Specifically applied to SSE, SIMD is the ability perform a single instruction on four pairs of 32bit floating point values in one clock cycle. Clearly, SIMD offers a vast improvement in performance; however, AMD has used 3DNow (a SIMD instruction set) for many months. What is it that sets SSE and 3DNow apart, if anything?
SSE in Action
Here is an example of SSE being used in a real world situation, transforming a 3D vertex.
copyright (c) 1999 Intel
Let R1 = 128bit register 1, R2 = 128bit register 2, etc. All other values are 32bit floating point.
Take X = a0*x + a1*y + a2*z + a3*1
Using SIMD principles, a0 a1 a2 a3 is packed into R1, x y z 1 packed into R2, and then SIMD_Multiply ( R1, R2) is called and the result stored in R3.
Then R3 is unpacked and the 32bit components are added. Notice that the SIMD principles saved us 3 multiplications; we performed 4 multiplications in one shot using SIMD_multiply. The same process is continued for calculating values for Y, Z, and W.
New Registers vs Recycled Registers
One of the most notable differences between SSE and 3DNow is the addition of 8 new 128bit "vector" registers. Unlike 3DNow's SIMD implementation which uses the 8 existing FP/MMX 64bit registers, SSE will have its own dedicated set of registers in order to minimize mode switching and maximize parallelism between FP, MMX, and SIMD instructions. Applications which make extensive use MMX and SIMD will benefit from the new registers.

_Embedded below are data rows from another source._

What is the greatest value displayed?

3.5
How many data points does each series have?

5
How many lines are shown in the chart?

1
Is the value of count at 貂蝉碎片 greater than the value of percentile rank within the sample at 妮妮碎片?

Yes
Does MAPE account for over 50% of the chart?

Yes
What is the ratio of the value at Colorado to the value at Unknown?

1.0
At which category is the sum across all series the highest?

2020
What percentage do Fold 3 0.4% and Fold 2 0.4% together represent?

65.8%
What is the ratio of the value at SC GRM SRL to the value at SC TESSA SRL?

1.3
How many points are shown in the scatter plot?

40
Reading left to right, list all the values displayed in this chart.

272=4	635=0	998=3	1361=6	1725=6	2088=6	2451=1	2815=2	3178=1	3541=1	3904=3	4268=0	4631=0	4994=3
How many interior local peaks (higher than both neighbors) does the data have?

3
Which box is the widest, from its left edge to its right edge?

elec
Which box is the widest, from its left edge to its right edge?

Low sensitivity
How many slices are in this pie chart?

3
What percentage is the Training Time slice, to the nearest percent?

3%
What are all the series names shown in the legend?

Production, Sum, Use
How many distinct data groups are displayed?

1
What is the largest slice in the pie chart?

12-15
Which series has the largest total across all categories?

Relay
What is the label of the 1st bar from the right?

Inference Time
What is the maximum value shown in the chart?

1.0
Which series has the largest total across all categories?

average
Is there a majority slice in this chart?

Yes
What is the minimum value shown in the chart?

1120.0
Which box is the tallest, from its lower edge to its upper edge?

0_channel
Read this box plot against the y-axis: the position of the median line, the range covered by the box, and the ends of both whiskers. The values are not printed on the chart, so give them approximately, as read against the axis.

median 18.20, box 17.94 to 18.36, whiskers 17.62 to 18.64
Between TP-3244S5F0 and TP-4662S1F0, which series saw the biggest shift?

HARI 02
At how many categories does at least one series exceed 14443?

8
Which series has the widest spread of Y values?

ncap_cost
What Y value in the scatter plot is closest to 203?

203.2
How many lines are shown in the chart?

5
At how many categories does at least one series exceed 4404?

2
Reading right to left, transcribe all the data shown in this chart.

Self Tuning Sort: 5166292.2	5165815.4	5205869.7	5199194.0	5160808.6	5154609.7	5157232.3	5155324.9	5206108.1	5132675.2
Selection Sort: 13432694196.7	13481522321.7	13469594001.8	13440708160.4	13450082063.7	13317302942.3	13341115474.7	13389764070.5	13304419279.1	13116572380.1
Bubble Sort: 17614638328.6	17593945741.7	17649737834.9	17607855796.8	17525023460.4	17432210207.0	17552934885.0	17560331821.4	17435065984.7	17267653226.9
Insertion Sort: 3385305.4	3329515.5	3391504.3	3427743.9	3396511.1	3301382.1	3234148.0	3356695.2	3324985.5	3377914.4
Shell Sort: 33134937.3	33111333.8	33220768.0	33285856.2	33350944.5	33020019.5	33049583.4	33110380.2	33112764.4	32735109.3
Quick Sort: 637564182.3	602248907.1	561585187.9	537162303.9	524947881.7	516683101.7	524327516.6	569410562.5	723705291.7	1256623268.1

Max Throughput vs Theoretical Throughput
Since SIMD works by packing as many 32bit FP values as possible (in the case of 3DNow, 2, SSE, 4) into the operand registers (or memory) and then performing the operating on these registers, it is evident that 3DNow can only perform two normal floating point operations per operation. SSE, on the other hand can perform four floating point operations per operation. The reason I say per operation rather than per clock is because the current 3DNow implementations found in AMDs processors can perform 2 SIMD operations per clock. This means that the peak throughput of both SSE and 3DNow is four floating point operations per clock. The problem with the 3DNow implementation is that the two SIMD operations which are to be executed simultaneously cannot be both additions, or both multiplies. After skimming the Intel CPU documentation (800+ page acrobat file, cut me some slack :) it doesn't look as if SSE has any pairing restrictions (i.e which two instructions must go together for optimal performance). This makes sense because the SSE unit does not handle two SIMD instructions per clock anyway. Quality optimization, both hand and machine (compiler), should virtually alleviate the pairing restrictions in the 3DNow implementation.